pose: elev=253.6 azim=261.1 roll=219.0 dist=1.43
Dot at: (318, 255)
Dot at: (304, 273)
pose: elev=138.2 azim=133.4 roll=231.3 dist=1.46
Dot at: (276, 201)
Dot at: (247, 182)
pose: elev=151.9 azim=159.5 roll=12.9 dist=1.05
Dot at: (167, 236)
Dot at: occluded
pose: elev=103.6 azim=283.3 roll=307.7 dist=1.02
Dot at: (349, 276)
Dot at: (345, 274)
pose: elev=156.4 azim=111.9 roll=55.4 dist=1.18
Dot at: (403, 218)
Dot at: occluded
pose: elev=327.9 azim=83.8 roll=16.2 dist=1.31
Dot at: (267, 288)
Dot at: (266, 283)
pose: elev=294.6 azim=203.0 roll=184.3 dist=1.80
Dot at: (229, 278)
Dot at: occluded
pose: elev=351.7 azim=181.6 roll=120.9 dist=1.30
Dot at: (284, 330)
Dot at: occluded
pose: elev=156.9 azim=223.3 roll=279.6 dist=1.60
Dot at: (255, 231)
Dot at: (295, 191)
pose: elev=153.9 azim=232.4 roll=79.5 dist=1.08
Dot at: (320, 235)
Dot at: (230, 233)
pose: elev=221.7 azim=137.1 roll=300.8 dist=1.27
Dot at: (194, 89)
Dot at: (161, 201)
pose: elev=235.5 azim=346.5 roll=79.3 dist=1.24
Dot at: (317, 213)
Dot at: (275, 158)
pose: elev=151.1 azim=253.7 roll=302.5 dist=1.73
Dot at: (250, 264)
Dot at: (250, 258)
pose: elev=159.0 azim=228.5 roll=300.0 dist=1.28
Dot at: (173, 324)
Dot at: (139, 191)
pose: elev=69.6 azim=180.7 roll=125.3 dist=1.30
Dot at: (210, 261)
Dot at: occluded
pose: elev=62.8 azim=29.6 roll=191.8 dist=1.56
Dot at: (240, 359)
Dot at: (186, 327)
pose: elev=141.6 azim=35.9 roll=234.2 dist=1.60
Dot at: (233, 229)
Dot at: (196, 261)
==*==
→ Task details
In the material, begin at the line that has "pose: elev=103.6 azim=283.3" and stop after the line that has "Dot at: (266, 283)". Write those lines out again, substituting "view" for every "pose" and changing nothing else.

→ Reply
view: elev=103.6 azim=283.3 roll=307.7 dist=1.02
Dot at: (349, 276)
Dot at: (345, 274)
view: elev=156.4 azim=111.9 roll=55.4 dist=1.18
Dot at: (403, 218)
Dot at: occluded
view: elev=327.9 azim=83.8 roll=16.2 dist=1.31
Dot at: (267, 288)
Dot at: (266, 283)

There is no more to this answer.